Fiction(フィクション)

「真実の塔」

 ――いさむは、どうして自分がこの場にいるのかわからなかった。


(おかしいな、俺は帰るための電車に乗り込んだはずなのに)


 肩にかけたショルダーバッグ、厚い封筒の入ったクリアケースもそのまま。


 ――しかし、目の前に広がるのは奥行きのある建物。


 ステンドグラスから陽光が差し込み、廊下に立つ修道服を着た女性を囲むかのように周りには勇を含めた五人の人間が立っていた。


『皆様は、当医療教会の定める治療プログラムに参加していただきます』


 褐色の肌を持つ修道女シスターの言葉に「いや、ちょっと待て」と、慌てたように一人の男性が進み出る。

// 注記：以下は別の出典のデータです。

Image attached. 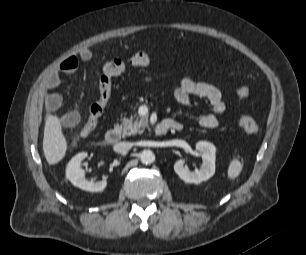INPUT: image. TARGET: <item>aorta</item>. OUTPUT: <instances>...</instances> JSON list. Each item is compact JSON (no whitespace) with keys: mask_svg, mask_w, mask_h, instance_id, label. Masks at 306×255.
<instances>
[{"mask_svg":"<svg viewBox=\"0 0 306 255\" xmlns=\"http://www.w3.org/2000/svg\"><path fill=\"white\" fill-rule=\"evenodd\" d=\"M140 160L143 164H151L155 160V155L151 150H143L140 155Z\"/></svg>","mask_w":306,"mask_h":255,"instance_id":"762f6f07","label":"aorta"}]
</instances>
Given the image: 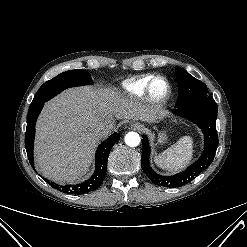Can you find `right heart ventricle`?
<instances>
[{
    "label": "right heart ventricle",
    "mask_w": 247,
    "mask_h": 247,
    "mask_svg": "<svg viewBox=\"0 0 247 247\" xmlns=\"http://www.w3.org/2000/svg\"><path fill=\"white\" fill-rule=\"evenodd\" d=\"M153 76L150 74L137 76L124 81L121 85L125 95L132 98H140L146 93V88Z\"/></svg>",
    "instance_id": "obj_1"
}]
</instances>
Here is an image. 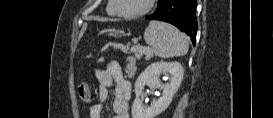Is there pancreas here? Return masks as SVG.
Returning <instances> with one entry per match:
<instances>
[{"label":"pancreas","instance_id":"1","mask_svg":"<svg viewBox=\"0 0 273 118\" xmlns=\"http://www.w3.org/2000/svg\"><path fill=\"white\" fill-rule=\"evenodd\" d=\"M141 49H143V47L135 46V47L131 48L130 52L126 51V53H128V54L131 52L134 53V56H129L126 60L128 62V65H127L125 71H126L128 77H133L136 72V69H137L136 68V59H139L143 54V51Z\"/></svg>","mask_w":273,"mask_h":118}]
</instances>
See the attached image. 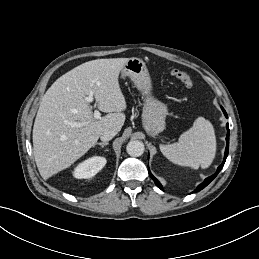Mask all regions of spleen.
<instances>
[{"label": "spleen", "mask_w": 259, "mask_h": 259, "mask_svg": "<svg viewBox=\"0 0 259 259\" xmlns=\"http://www.w3.org/2000/svg\"><path fill=\"white\" fill-rule=\"evenodd\" d=\"M162 154L172 163L193 169L207 168L216 154V138L212 124L198 117L193 126L181 134L178 142L160 145Z\"/></svg>", "instance_id": "spleen-1"}]
</instances>
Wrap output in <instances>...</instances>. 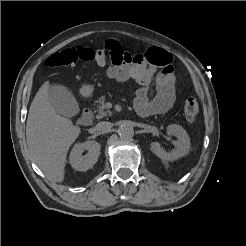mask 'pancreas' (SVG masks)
I'll list each match as a JSON object with an SVG mask.
<instances>
[{"label": "pancreas", "instance_id": "cf45deb5", "mask_svg": "<svg viewBox=\"0 0 246 246\" xmlns=\"http://www.w3.org/2000/svg\"><path fill=\"white\" fill-rule=\"evenodd\" d=\"M99 105L97 106L98 110H97V115L96 118L97 119H101L103 117H107L109 115H111V111L107 109L106 107V103H105V98L101 97L99 100Z\"/></svg>", "mask_w": 246, "mask_h": 246}]
</instances>
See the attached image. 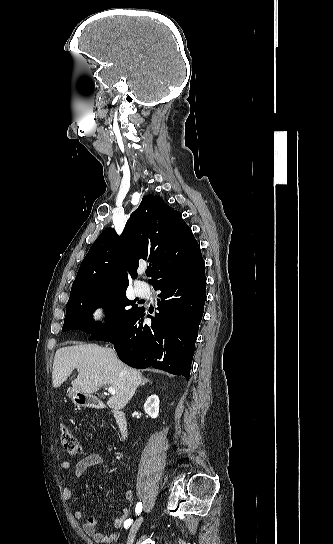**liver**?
<instances>
[{"label": "liver", "instance_id": "6515ba94", "mask_svg": "<svg viewBox=\"0 0 333 544\" xmlns=\"http://www.w3.org/2000/svg\"><path fill=\"white\" fill-rule=\"evenodd\" d=\"M75 368L78 376L71 382L73 389L93 394L104 385L112 386L115 394L107 405L115 410L123 409L145 380L141 372L124 365L113 349L97 344H79L56 351L52 372L54 388L60 387Z\"/></svg>", "mask_w": 333, "mask_h": 544}]
</instances>
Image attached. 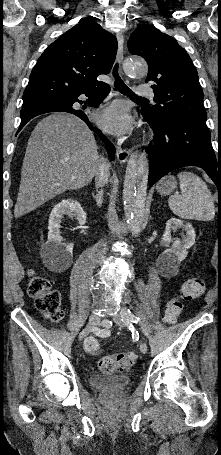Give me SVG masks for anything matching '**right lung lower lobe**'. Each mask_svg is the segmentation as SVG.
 Wrapping results in <instances>:
<instances>
[{"label": "right lung lower lobe", "mask_w": 221, "mask_h": 455, "mask_svg": "<svg viewBox=\"0 0 221 455\" xmlns=\"http://www.w3.org/2000/svg\"><path fill=\"white\" fill-rule=\"evenodd\" d=\"M110 91V87L105 84L104 82H93L86 84L77 88L76 90L70 92L65 97L58 99V100H51V101H44L35 104H31L25 106L21 110V124L19 127L20 131L23 126L32 118L49 112H67L74 114L81 118L91 130H95L96 133L101 137L102 141L105 143L107 147V151L112 159H114L115 155V148L113 144L101 133L100 130L94 128L92 124L89 122L86 114L82 110H77L72 107L75 102L82 103L81 100L78 99L80 95H86L90 99L88 100L89 106L98 107L99 104L104 100L107 94Z\"/></svg>", "instance_id": "1"}]
</instances>
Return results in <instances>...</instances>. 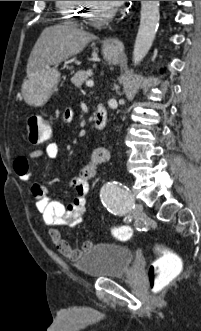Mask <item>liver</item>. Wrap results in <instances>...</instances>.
<instances>
[{
    "instance_id": "liver-1",
    "label": "liver",
    "mask_w": 201,
    "mask_h": 331,
    "mask_svg": "<svg viewBox=\"0 0 201 331\" xmlns=\"http://www.w3.org/2000/svg\"><path fill=\"white\" fill-rule=\"evenodd\" d=\"M97 37L70 24L45 28L35 43L27 63V76L55 66L83 51Z\"/></svg>"
}]
</instances>
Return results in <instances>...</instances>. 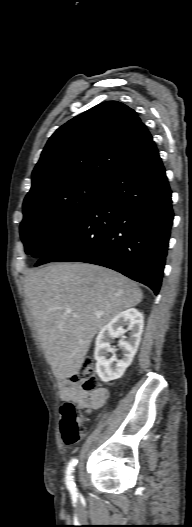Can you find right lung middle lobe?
Returning a JSON list of instances; mask_svg holds the SVG:
<instances>
[{"label": "right lung middle lobe", "instance_id": "obj_1", "mask_svg": "<svg viewBox=\"0 0 192 527\" xmlns=\"http://www.w3.org/2000/svg\"><path fill=\"white\" fill-rule=\"evenodd\" d=\"M105 184L84 180L24 201L20 235L25 252L41 258L87 212Z\"/></svg>", "mask_w": 192, "mask_h": 527}]
</instances>
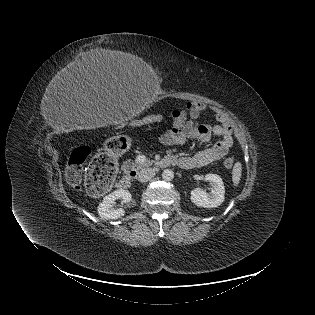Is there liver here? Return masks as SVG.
<instances>
[{
  "instance_id": "obj_1",
  "label": "liver",
  "mask_w": 315,
  "mask_h": 315,
  "mask_svg": "<svg viewBox=\"0 0 315 315\" xmlns=\"http://www.w3.org/2000/svg\"><path fill=\"white\" fill-rule=\"evenodd\" d=\"M135 60V57L129 53L100 49L83 57L62 74L66 79L93 80L100 76L117 79L130 71ZM112 120L110 118V123Z\"/></svg>"
}]
</instances>
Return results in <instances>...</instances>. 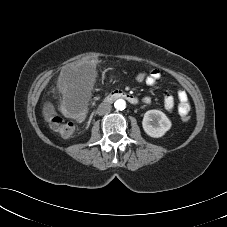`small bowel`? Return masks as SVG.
I'll return each mask as SVG.
<instances>
[{"mask_svg": "<svg viewBox=\"0 0 227 227\" xmlns=\"http://www.w3.org/2000/svg\"><path fill=\"white\" fill-rule=\"evenodd\" d=\"M161 78V72L159 69H153L149 72L148 79L146 81V85L154 86ZM177 100H178V112L179 114L182 113H189L190 111V104L187 93L183 90L178 91L177 93ZM145 103L150 102L149 97H145L143 100ZM175 105L174 97L166 93L164 96V108L167 111H172Z\"/></svg>", "mask_w": 227, "mask_h": 227, "instance_id": "obj_1", "label": "small bowel"}]
</instances>
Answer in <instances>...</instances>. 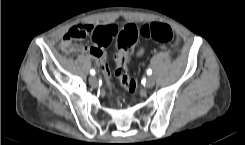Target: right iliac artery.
Segmentation results:
<instances>
[{
    "instance_id": "1",
    "label": "right iliac artery",
    "mask_w": 245,
    "mask_h": 145,
    "mask_svg": "<svg viewBox=\"0 0 245 145\" xmlns=\"http://www.w3.org/2000/svg\"><path fill=\"white\" fill-rule=\"evenodd\" d=\"M90 74L95 75V70L94 69L90 70Z\"/></svg>"
}]
</instances>
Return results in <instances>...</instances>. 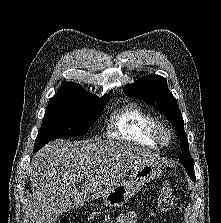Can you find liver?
Listing matches in <instances>:
<instances>
[{"label":"liver","instance_id":"6515ba94","mask_svg":"<svg viewBox=\"0 0 221 223\" xmlns=\"http://www.w3.org/2000/svg\"><path fill=\"white\" fill-rule=\"evenodd\" d=\"M154 160L152 151L129 142L53 141L31 161L28 223H56L63 213L109 193L136 164Z\"/></svg>","mask_w":221,"mask_h":223}]
</instances>
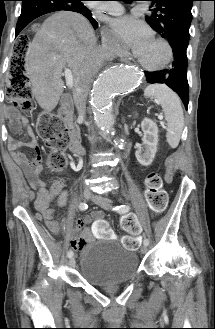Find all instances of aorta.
Wrapping results in <instances>:
<instances>
[{
	"label": "aorta",
	"instance_id": "obj_1",
	"mask_svg": "<svg viewBox=\"0 0 215 329\" xmlns=\"http://www.w3.org/2000/svg\"><path fill=\"white\" fill-rule=\"evenodd\" d=\"M141 80L137 69L126 65L106 68L94 81L91 89V106L96 125L111 130L114 125L112 101L116 94L134 90Z\"/></svg>",
	"mask_w": 215,
	"mask_h": 329
}]
</instances>
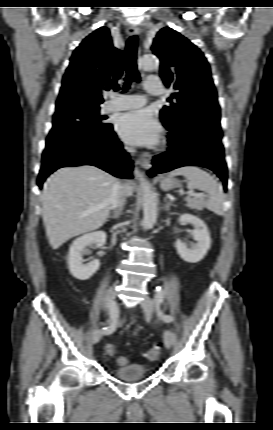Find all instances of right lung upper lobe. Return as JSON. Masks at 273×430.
Returning a JSON list of instances; mask_svg holds the SVG:
<instances>
[{"mask_svg": "<svg viewBox=\"0 0 273 430\" xmlns=\"http://www.w3.org/2000/svg\"><path fill=\"white\" fill-rule=\"evenodd\" d=\"M122 64L123 53L113 46L109 29L100 27L73 52L56 106L72 100L101 104L105 91L118 89Z\"/></svg>", "mask_w": 273, "mask_h": 430, "instance_id": "obj_1", "label": "right lung upper lobe"}]
</instances>
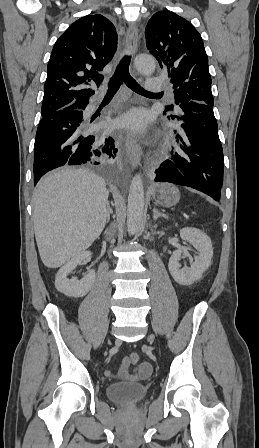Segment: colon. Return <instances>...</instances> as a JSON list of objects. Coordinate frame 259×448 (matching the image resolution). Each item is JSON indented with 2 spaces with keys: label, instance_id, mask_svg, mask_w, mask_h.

 見れば男性は白衣を着ており、首から下げた聴診器を揺らし、話しかける。


「俺は医者だが、医療教会なんて団体は聞いたことがない。クリニックに予約している患者が待っているんだ。今すぐに帰らせてくれ」


 その言葉に『不可能です』とシスター。


『当方は治療の必要な方を呼んでおります。プログラムのお済みでない患者さまは帰せない決まりとなっております』


「帰せないって…俺は医者だし、健康そのものだ!」


 声を上げる医者を名乗る男に『プログラムを終えた方のみ帰っていただく決まりです』と、例外は認めないと言わんばかりにシスターは周囲へと向き直る。

 

『では、プログラムを始めます』


 ついで、祈るように両手を合わせると――途端に足元が揺れ動く。


「あ、なんで?」


「やばい、足元が」


 周囲から湧き上がる声、声、声。


 気づけば、勇たちのいる足もとの大部分が崩れ去り、ぼんやりとしたあかりの灯る空間に勇たちは取り残されていた。


『ここでは【真実】を話されることをお勧めします』


 上から聞こえるのはシスターの声。


『また、【不安感】や【不信感】は身を滅ぼします、ご注意ください』


 暗闇の中で目を凝らせば、明かりの正体はパソコンやスマートフォンといった電子機器であり、バランス悪く積み上げられたそれらは底なしの谷から勇たちの足元を支える、危うく歪な塔のように見えた。


『――それでは、三名様。帰還をお待ちしております』


 聞こえなくなる、シスターの声。


(…なんだ。まるで、悪夢でも見ているかのようだ)

 

 呆然とする勇に「ねえ、誰かドスちゃんを助けてよお!」と声がした。

 見れば、勇の近くにある塔の上で女性が自身を撮りながら声を上げている。


「なんかあ、ドスちゃん気づいたら【医療教会】ってところにいてえ。治療プログラムとかいう訳のわからないものに参加するために拉致(?)されているかもしれなくてえ、誰でも良いから情報ちょうだいよお…!」


「あ…上の画面」


 別の女性のものと思しき、か細い声。

 それに従い上を見れば、天井からは三面のモニターが下がっている。


 ――そこには勇たちの顔や全体が表示されており、どれもライブカメラのように横に文字が浮かんでは上に流れて行く様子が映し出されていた。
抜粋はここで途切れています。